[Dataset entries]
=== Section Start ===

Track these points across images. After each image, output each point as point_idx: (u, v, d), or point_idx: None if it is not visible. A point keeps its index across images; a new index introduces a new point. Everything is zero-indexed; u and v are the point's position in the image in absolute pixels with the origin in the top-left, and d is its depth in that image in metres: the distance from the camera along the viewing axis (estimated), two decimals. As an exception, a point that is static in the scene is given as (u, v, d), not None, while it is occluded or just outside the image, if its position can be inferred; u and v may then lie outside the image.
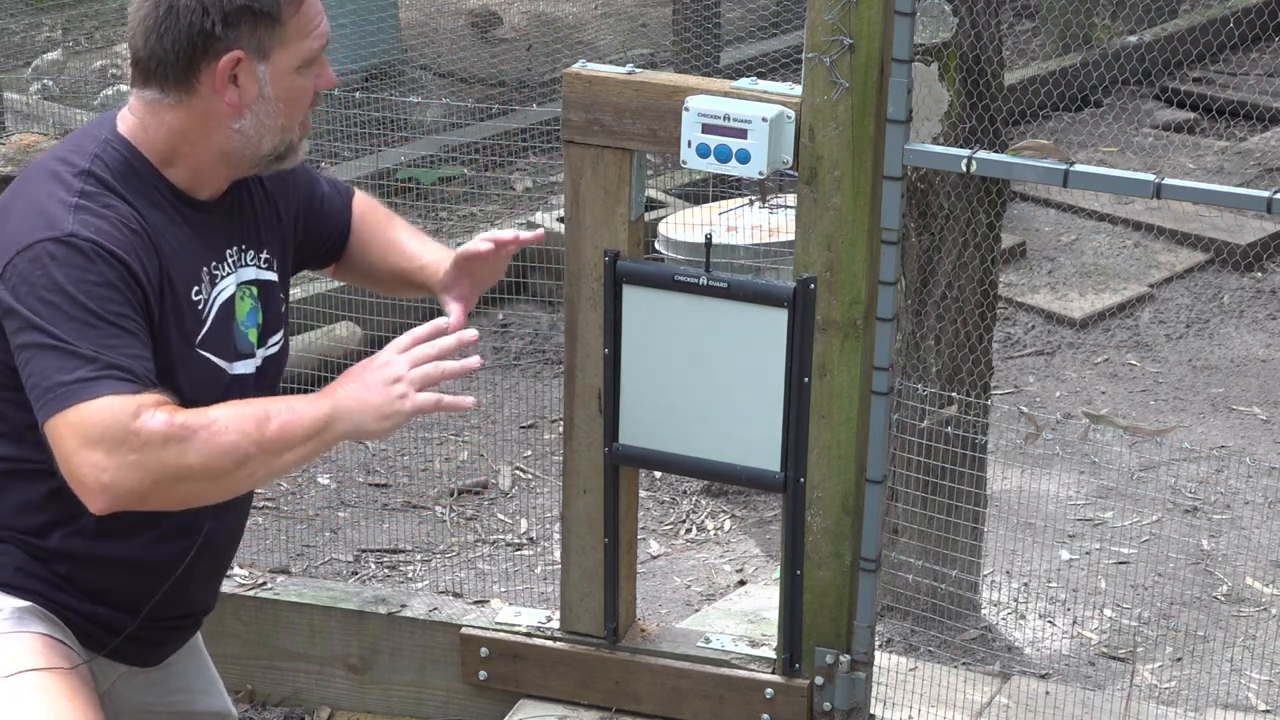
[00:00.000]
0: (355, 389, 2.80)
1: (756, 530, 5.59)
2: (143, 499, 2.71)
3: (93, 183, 2.83)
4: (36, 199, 2.82)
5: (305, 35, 2.88)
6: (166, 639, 3.13)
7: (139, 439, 2.66)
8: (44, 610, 2.93)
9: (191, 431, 2.68)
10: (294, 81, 2.90)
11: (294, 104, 2.92)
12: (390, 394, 2.78)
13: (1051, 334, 6.93)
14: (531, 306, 6.95)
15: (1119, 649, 4.87)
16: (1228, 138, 8.76)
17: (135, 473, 2.67)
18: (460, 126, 7.64)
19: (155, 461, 2.67)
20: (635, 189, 3.73)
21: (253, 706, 4.34)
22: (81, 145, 2.91)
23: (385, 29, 8.60)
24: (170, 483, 2.69)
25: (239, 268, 3.02)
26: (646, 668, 3.98)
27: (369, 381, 2.80)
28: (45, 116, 8.04)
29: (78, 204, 2.79)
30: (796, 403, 3.69)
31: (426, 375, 2.80)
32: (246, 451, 2.71)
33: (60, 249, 2.74)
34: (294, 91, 2.91)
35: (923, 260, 4.59)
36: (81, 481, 2.69)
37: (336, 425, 2.78)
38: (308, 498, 5.71)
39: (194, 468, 2.69)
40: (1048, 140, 8.21)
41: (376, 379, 2.80)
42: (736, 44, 9.40)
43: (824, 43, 3.48)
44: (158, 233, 2.86)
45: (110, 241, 2.77)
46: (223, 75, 2.85)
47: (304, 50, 2.89)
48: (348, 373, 2.84)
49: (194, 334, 2.91)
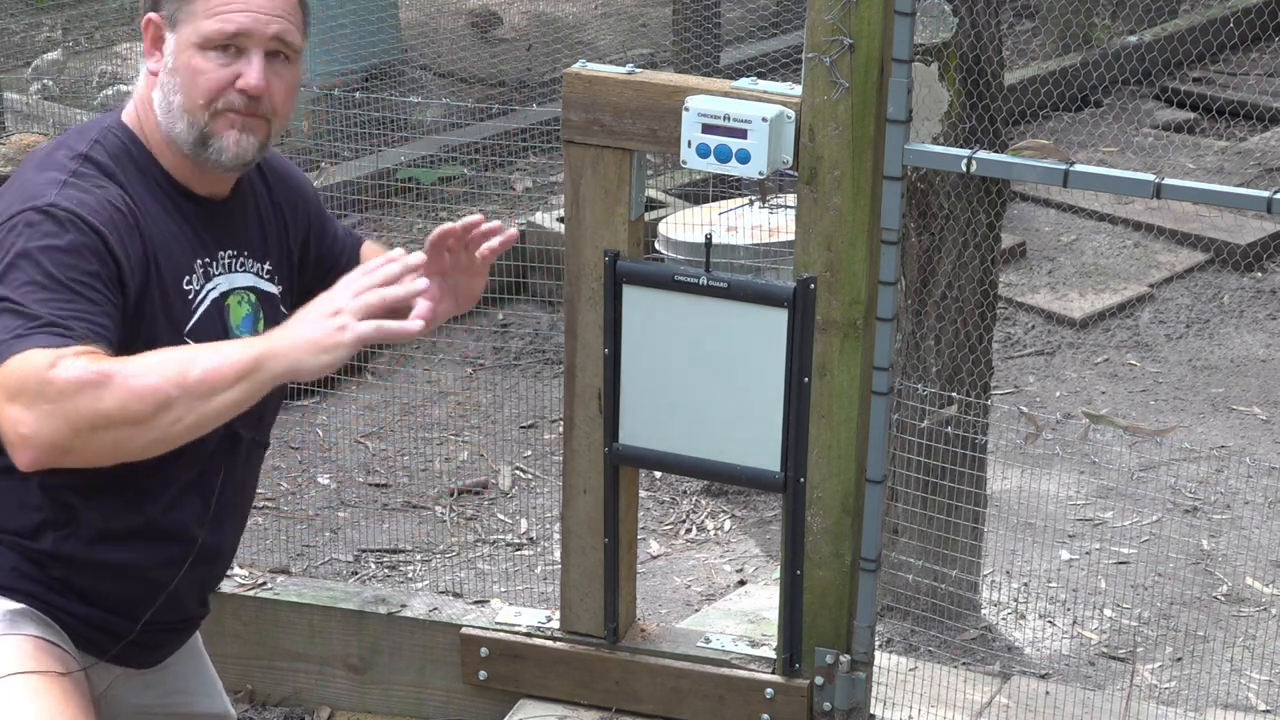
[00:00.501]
0: (290, 326, 2.67)
1: (756, 530, 5.59)
2: (66, 450, 2.62)
3: (89, 165, 2.85)
4: (31, 178, 2.84)
5: (210, 14, 2.85)
6: (163, 642, 3.12)
7: (53, 388, 2.57)
8: (38, 613, 2.92)
9: (107, 376, 2.58)
10: (191, 59, 2.86)
11: (192, 85, 2.86)
12: (328, 325, 2.63)
13: (1051, 334, 6.93)
14: (531, 306, 6.94)
15: (1119, 649, 4.87)
16: (1228, 138, 8.76)
17: (51, 421, 2.58)
18: (460, 126, 7.64)
19: (71, 409, 2.58)
20: (635, 189, 3.73)
21: (253, 706, 4.34)
22: (85, 132, 2.93)
23: (385, 29, 8.59)
24: (89, 431, 2.59)
25: (234, 271, 3.01)
26: (646, 668, 3.98)
27: (306, 316, 2.66)
28: (45, 116, 8.04)
29: (66, 180, 2.80)
30: (796, 403, 3.69)
31: (366, 304, 2.63)
32: (168, 394, 2.60)
33: (37, 216, 2.75)
34: (191, 70, 2.86)
35: (923, 260, 4.59)
36: (5, 437, 2.63)
37: (268, 364, 2.63)
38: (308, 498, 5.71)
39: (112, 414, 2.58)
40: (1048, 140, 8.21)
41: (314, 311, 2.65)
42: (736, 44, 9.40)
43: (824, 43, 3.49)
44: (149, 218, 2.86)
45: (88, 213, 2.76)
46: (146, 36, 2.87)
47: (203, 29, 2.85)
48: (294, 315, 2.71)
49: (182, 323, 2.91)
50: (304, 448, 6.02)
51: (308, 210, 3.18)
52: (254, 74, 2.86)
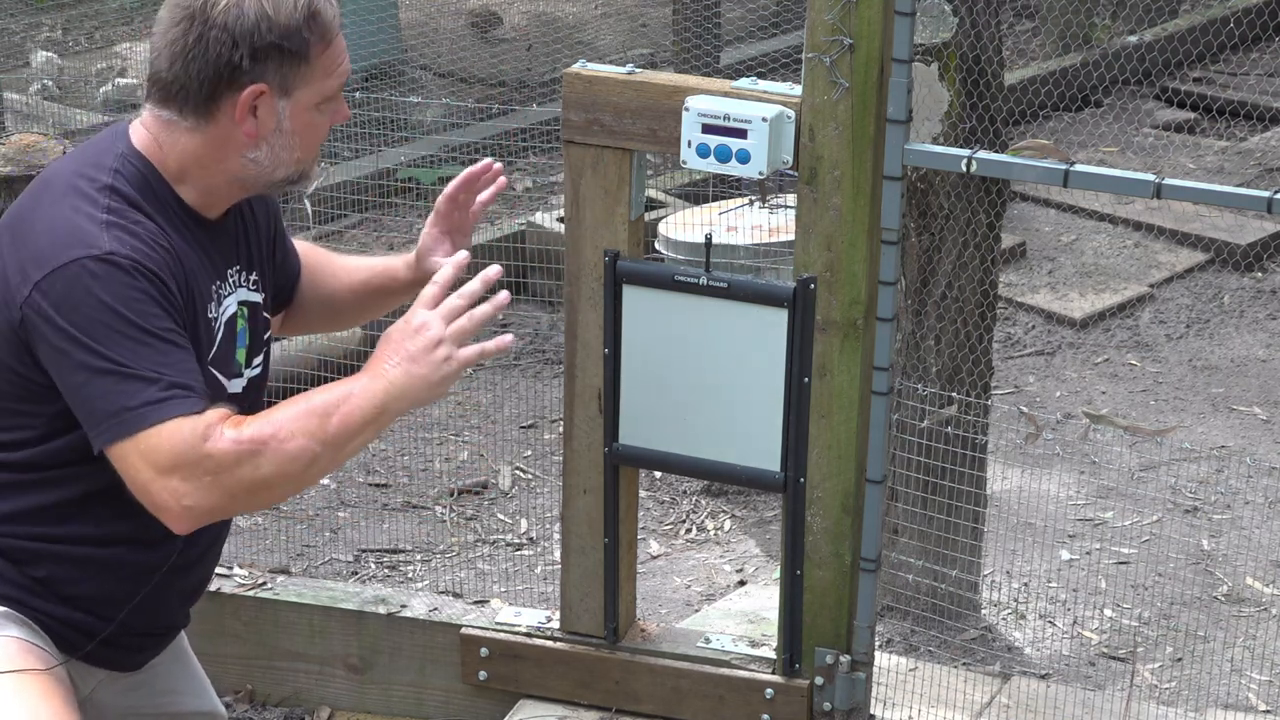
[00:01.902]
0: (401, 363, 2.80)
1: (756, 530, 5.59)
2: (225, 512, 2.82)
3: (117, 199, 2.83)
4: (62, 213, 2.81)
5: (329, 75, 2.90)
6: (143, 645, 3.12)
7: (213, 461, 2.71)
8: (18, 615, 2.93)
9: (261, 444, 2.73)
10: (313, 118, 2.92)
11: (310, 139, 2.93)
12: (435, 359, 2.79)
13: (1051, 334, 6.93)
14: (531, 306, 6.95)
15: (1119, 649, 4.87)
16: (1228, 138, 8.76)
17: (214, 492, 2.73)
18: (460, 126, 7.64)
19: (232, 480, 2.73)
20: (635, 189, 3.73)
21: (253, 706, 4.34)
22: (99, 159, 2.89)
23: (385, 29, 8.60)
24: (247, 495, 2.77)
25: (237, 288, 3.02)
26: (646, 668, 3.98)
27: (412, 352, 2.80)
28: (45, 116, 8.04)
29: (108, 220, 2.79)
30: (796, 403, 3.69)
31: (462, 329, 2.81)
32: (314, 452, 2.76)
33: (101, 267, 2.74)
34: (312, 127, 2.93)
35: (923, 260, 4.59)
36: (163, 507, 2.74)
37: (392, 406, 2.80)
38: (308, 498, 5.71)
39: (271, 479, 2.75)
40: (1048, 140, 8.21)
41: (419, 347, 2.79)
42: (736, 44, 9.40)
43: (824, 43, 3.48)
44: (180, 250, 2.86)
45: (146, 259, 2.77)
46: (244, 107, 2.85)
47: (326, 89, 2.91)
48: (387, 339, 2.83)
49: (206, 352, 2.92)
50: (304, 448, 6.01)
51: (270, 212, 3.19)
52: (346, 108, 2.98)
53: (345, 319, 3.53)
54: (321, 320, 3.45)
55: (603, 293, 3.76)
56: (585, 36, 9.61)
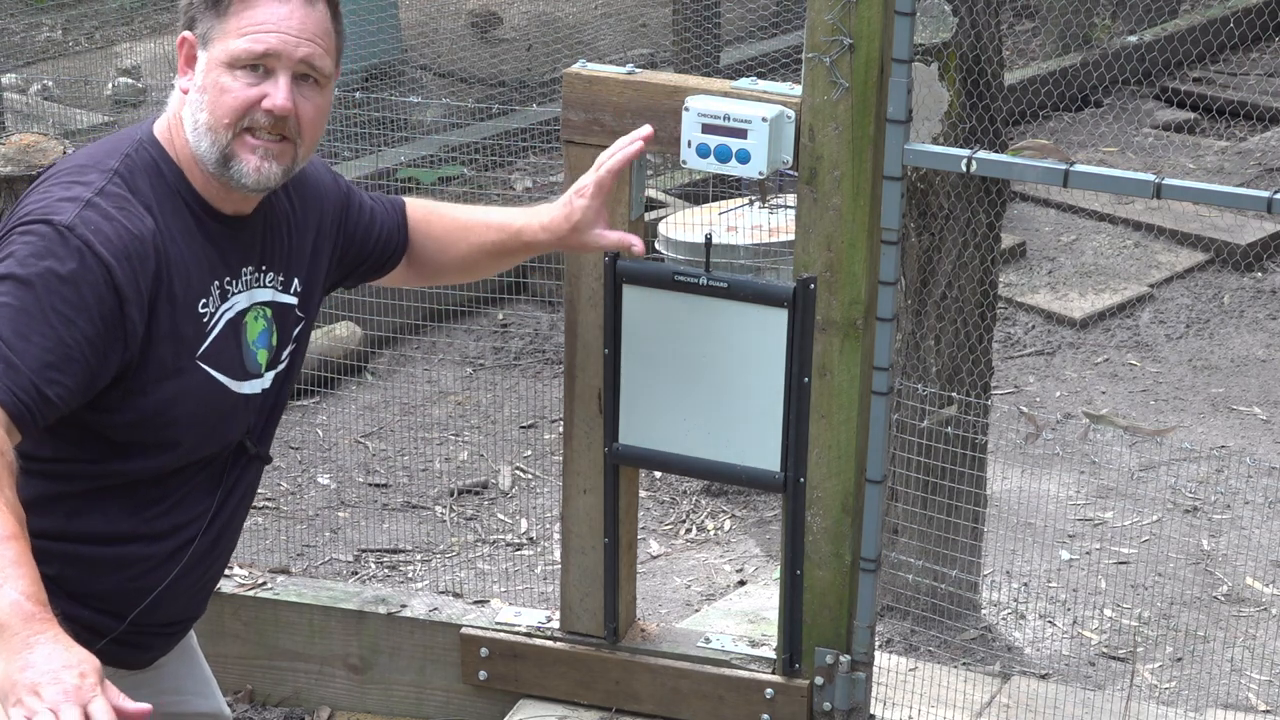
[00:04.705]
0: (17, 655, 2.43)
1: (756, 530, 5.59)
2: None
3: (117, 182, 2.84)
4: (59, 184, 2.83)
5: (240, 33, 2.84)
6: (152, 644, 3.12)
7: None
8: None
9: None
10: (220, 77, 2.86)
11: (218, 103, 2.86)
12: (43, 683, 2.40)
13: (1051, 334, 6.93)
14: (531, 306, 6.94)
15: (1119, 649, 4.88)
16: (1228, 138, 8.76)
17: None
18: (460, 126, 7.65)
19: None
20: (635, 189, 3.73)
21: (253, 706, 4.34)
22: (117, 145, 2.92)
23: (385, 29, 8.59)
24: None
25: (253, 287, 3.00)
26: (646, 668, 3.98)
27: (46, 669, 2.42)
28: (45, 116, 8.04)
29: (90, 200, 2.80)
30: (796, 403, 3.69)
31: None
32: None
33: (50, 231, 2.75)
34: (219, 89, 2.86)
35: (923, 260, 4.59)
36: None
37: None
38: (308, 498, 5.71)
39: None
40: (1048, 140, 8.22)
41: (51, 667, 2.42)
42: (736, 44, 9.40)
43: (824, 43, 3.48)
44: (169, 239, 2.85)
45: (101, 243, 2.76)
46: (180, 54, 2.88)
47: (233, 48, 2.85)
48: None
49: (195, 345, 2.90)
50: (304, 448, 6.03)
51: (325, 203, 3.17)
52: (280, 95, 2.86)
53: (478, 274, 3.58)
54: (454, 275, 3.51)
55: (603, 293, 3.76)
56: (585, 37, 9.61)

=== Section End ===

§ **Aim of the exercise**
The output is the lines from the start of the data above through the line containing "49: (194, 334, 2.91)", unchanged, with any picture left out.

§ **Result**
Track these points across images. After each image, output each point as point_idx: (u, v, d), or point_idx: None if it is not visible. A point keeps its index across images; a new index introduces a new point. Everything is zero-indexed; u and v are the point's position in the image in absolute pixels with the origin in the top-left, and d is its depth in that image in metres: the distance from the camera along the viewing axis (estimated), two decimals. As an exception, a point that is static in the scene is given as (u, v, d), not None, while it is occluded or just outside the image, if its position can be inferred; u and v may then lie outside the image.
[00:00.000]
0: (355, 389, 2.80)
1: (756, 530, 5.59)
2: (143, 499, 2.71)
3: (93, 183, 2.83)
4: (36, 199, 2.82)
5: (305, 35, 2.88)
6: (166, 639, 3.13)
7: (139, 439, 2.66)
8: (44, 610, 2.93)
9: (191, 431, 2.68)
10: (294, 81, 2.90)
11: (294, 104, 2.92)
12: (390, 394, 2.78)
13: (1051, 334, 6.93)
14: (531, 306, 6.95)
15: (1119, 649, 4.87)
16: (1228, 138, 8.76)
17: (135, 473, 2.67)
18: (460, 126, 7.64)
19: (155, 461, 2.67)
20: (635, 189, 3.73)
21: (253, 706, 4.34)
22: (81, 145, 2.91)
23: (385, 29, 8.60)
24: (170, 483, 2.69)
25: (239, 268, 3.02)
26: (646, 668, 3.98)
27: (369, 381, 2.80)
28: (45, 116, 8.04)
29: (78, 204, 2.79)
30: (796, 403, 3.69)
31: (426, 375, 2.80)
32: (246, 451, 2.71)
33: (60, 249, 2.74)
34: (294, 91, 2.91)
35: (923, 260, 4.59)
36: (81, 481, 2.69)
37: (336, 425, 2.78)
38: (308, 498, 5.71)
39: (194, 468, 2.69)
40: (1048, 140, 8.21)
41: (376, 379, 2.80)
42: (736, 44, 9.40)
43: (824, 43, 3.48)
44: (158, 233, 2.86)
45: (110, 241, 2.77)
46: (223, 75, 2.85)
47: (304, 50, 2.89)
48: (348, 373, 2.84)
49: (194, 334, 2.91)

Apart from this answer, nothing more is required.